African cassava mosaic virus

Virus classification
- (unranked): Virus
- Realm: Monodnaviria
- Kingdom: Shotokuvirae
- Phylum: Cressdnaviricota
- Class: Repensiviricetes
- Order: Geplafuvirales
- Family: Geminiviridae
- Genus: Begomovirus
- Species: Begomovirus manihotis
- Synonyms: Cassava latent virus; Cassava mosaic virus; Cassava African mosaic virus;

= African cassava mosaic virus =

Species of virus

African cassava mosaic virus (ACMV) is a plant pathogenic virus of the family Geminiviridae that may cause either a mosaic appearance to plant leaves, or chlorosis (a loss of chlorophyll). In Manihot esculenta (cassava), the most produced food crop in Africa, the virus causes severe mosaic.

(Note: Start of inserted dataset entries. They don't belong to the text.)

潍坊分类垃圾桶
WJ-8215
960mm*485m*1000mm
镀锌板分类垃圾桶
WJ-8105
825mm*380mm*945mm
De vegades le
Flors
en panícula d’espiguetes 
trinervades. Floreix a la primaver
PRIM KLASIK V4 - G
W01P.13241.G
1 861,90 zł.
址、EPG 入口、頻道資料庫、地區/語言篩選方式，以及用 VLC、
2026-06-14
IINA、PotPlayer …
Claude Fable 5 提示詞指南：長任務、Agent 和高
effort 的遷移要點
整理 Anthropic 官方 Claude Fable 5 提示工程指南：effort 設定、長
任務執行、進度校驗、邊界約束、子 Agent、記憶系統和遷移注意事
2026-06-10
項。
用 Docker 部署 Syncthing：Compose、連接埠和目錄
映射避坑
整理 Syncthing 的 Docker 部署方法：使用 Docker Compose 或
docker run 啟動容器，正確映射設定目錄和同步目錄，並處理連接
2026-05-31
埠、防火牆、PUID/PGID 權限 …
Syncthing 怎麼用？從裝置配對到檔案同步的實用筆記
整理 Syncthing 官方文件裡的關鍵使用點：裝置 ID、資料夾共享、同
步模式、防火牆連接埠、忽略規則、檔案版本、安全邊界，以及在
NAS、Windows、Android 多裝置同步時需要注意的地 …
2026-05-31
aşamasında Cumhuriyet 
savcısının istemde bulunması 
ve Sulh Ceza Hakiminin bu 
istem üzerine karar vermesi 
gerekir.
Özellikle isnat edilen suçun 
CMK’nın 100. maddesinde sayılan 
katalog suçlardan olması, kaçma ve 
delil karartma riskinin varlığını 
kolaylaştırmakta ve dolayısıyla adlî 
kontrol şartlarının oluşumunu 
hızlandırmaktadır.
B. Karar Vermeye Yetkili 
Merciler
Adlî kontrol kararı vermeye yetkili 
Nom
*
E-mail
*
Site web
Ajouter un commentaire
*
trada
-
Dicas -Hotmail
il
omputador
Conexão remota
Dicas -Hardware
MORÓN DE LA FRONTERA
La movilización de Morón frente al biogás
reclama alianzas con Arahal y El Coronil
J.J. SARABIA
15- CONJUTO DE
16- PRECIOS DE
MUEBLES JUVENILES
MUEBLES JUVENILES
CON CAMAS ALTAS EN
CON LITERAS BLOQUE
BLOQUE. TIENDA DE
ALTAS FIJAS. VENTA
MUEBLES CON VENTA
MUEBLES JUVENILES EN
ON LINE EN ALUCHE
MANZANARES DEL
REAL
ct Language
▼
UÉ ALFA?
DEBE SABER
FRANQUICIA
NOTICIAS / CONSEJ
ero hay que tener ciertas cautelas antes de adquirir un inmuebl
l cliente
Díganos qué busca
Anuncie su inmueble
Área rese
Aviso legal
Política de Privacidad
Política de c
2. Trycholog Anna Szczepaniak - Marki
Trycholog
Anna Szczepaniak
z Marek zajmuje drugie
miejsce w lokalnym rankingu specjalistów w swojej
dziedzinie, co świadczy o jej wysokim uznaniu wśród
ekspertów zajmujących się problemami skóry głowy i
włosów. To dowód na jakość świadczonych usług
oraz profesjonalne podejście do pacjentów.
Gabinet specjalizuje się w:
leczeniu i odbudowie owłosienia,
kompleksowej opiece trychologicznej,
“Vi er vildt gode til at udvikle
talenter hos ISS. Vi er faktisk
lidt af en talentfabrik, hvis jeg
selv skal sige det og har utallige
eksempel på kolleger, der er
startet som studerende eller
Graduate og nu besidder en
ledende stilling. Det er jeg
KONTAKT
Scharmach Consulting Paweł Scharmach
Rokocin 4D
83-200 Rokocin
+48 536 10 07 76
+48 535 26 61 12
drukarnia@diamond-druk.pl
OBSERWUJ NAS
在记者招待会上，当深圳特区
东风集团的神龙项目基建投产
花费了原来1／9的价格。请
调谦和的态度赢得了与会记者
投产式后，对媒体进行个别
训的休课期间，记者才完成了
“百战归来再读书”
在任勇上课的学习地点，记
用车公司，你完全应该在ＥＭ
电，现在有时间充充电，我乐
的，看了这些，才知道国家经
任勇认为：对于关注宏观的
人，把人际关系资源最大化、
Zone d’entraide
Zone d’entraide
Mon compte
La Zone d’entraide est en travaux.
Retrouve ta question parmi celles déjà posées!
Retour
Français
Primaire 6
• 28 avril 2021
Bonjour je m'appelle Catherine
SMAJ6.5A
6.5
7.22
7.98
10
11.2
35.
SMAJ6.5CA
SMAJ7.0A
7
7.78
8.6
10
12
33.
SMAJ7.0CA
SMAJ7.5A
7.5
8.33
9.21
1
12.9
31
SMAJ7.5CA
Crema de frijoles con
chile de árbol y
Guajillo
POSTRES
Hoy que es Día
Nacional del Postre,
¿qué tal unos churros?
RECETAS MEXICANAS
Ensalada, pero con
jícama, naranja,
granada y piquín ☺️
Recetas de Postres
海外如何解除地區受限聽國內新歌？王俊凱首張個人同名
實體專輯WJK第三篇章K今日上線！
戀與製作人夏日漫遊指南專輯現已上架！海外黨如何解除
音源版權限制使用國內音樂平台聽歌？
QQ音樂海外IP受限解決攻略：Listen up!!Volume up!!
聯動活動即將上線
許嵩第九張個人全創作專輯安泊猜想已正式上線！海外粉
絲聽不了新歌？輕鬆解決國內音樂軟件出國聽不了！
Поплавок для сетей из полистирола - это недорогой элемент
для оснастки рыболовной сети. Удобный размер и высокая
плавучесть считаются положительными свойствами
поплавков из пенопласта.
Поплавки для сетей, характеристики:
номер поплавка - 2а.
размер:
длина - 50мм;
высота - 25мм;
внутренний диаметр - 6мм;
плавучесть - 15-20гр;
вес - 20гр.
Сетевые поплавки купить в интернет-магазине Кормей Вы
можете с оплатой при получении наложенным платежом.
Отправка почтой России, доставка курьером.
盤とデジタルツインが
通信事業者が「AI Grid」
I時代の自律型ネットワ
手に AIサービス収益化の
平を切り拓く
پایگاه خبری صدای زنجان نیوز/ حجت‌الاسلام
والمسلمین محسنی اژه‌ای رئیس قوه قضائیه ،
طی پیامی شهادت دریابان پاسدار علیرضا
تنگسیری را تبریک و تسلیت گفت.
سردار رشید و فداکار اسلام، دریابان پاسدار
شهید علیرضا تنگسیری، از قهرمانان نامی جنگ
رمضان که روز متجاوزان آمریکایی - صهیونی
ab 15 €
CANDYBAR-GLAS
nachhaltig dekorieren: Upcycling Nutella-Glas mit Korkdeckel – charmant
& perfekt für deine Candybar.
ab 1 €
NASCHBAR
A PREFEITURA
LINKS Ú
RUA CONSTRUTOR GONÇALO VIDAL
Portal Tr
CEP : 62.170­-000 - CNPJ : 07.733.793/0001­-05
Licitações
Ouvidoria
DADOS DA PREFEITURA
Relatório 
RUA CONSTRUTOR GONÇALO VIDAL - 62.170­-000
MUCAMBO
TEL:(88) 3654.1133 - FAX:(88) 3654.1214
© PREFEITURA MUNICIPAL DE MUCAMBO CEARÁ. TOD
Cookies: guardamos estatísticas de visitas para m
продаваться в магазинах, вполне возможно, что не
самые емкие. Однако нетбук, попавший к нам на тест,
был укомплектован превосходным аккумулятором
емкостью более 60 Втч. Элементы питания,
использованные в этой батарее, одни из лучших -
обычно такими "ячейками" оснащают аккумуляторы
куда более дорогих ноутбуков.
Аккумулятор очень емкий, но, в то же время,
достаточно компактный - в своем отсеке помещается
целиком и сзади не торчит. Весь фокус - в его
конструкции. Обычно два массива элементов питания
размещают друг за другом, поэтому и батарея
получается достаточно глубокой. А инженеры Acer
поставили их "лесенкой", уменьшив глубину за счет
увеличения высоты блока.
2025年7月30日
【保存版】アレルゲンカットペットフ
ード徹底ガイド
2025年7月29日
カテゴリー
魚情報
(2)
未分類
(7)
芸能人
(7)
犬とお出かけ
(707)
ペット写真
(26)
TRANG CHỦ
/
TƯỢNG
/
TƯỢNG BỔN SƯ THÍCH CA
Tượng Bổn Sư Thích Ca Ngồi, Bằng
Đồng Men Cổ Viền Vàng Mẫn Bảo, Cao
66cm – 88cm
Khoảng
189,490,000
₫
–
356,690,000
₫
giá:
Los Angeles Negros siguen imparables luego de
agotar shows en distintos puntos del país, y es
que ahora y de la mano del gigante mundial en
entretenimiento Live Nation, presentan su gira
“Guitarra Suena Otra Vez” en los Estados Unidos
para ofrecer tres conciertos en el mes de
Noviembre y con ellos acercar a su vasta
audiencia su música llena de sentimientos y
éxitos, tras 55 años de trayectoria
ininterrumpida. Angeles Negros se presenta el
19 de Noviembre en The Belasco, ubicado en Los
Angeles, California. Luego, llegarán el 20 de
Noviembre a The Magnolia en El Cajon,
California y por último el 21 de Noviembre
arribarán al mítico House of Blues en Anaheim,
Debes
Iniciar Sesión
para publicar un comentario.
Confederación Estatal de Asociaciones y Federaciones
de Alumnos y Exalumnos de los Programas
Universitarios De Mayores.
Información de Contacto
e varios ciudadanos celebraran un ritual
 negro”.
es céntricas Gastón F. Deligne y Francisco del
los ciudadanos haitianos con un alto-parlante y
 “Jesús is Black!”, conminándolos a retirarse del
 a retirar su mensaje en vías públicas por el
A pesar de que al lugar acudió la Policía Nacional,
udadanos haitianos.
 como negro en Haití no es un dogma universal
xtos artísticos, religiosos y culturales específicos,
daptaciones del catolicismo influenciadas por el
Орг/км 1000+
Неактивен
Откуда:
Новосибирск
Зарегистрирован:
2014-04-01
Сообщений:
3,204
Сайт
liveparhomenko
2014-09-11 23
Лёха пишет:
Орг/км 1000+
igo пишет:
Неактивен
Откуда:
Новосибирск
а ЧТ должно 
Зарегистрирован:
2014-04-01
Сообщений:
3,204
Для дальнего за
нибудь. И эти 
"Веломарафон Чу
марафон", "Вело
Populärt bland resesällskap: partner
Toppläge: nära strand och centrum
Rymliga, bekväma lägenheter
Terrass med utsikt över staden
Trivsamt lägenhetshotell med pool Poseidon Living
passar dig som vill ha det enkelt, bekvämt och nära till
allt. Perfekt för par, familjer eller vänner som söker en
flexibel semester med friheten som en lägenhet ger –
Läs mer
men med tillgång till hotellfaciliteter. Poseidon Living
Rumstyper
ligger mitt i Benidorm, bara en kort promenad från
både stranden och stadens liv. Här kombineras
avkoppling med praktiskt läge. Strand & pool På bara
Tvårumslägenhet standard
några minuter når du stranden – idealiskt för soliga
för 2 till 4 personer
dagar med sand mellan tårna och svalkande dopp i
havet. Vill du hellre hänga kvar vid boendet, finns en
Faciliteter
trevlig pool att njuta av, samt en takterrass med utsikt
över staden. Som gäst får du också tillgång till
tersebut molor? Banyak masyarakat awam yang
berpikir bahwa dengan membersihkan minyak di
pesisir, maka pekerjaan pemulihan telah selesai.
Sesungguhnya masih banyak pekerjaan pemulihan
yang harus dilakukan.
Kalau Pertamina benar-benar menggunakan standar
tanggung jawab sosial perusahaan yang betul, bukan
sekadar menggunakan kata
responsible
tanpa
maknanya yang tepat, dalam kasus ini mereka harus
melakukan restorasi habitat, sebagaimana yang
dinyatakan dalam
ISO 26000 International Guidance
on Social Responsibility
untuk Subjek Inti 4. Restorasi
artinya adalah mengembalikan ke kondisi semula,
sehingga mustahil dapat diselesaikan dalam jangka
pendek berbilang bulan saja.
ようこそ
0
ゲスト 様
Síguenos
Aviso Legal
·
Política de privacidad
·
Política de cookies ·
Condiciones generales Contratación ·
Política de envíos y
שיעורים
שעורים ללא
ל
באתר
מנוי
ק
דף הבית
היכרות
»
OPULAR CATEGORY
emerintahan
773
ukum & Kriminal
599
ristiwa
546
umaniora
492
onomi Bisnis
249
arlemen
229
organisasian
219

Disease caused by ACMV is a significant concern in sub-Saharan African and the Indian subcontinent.

== Vectors ==
African cassava mosaic virus is vectord by a whitefly, Bemisia tabaci.

== Impact ==
ACMV and Cassava brown streak are the greatest drags on cassava in Africa.

== Control ==
A transgenic cassava with Tma12 donated from Tectaria macrodonta would protect against the whitefly vector.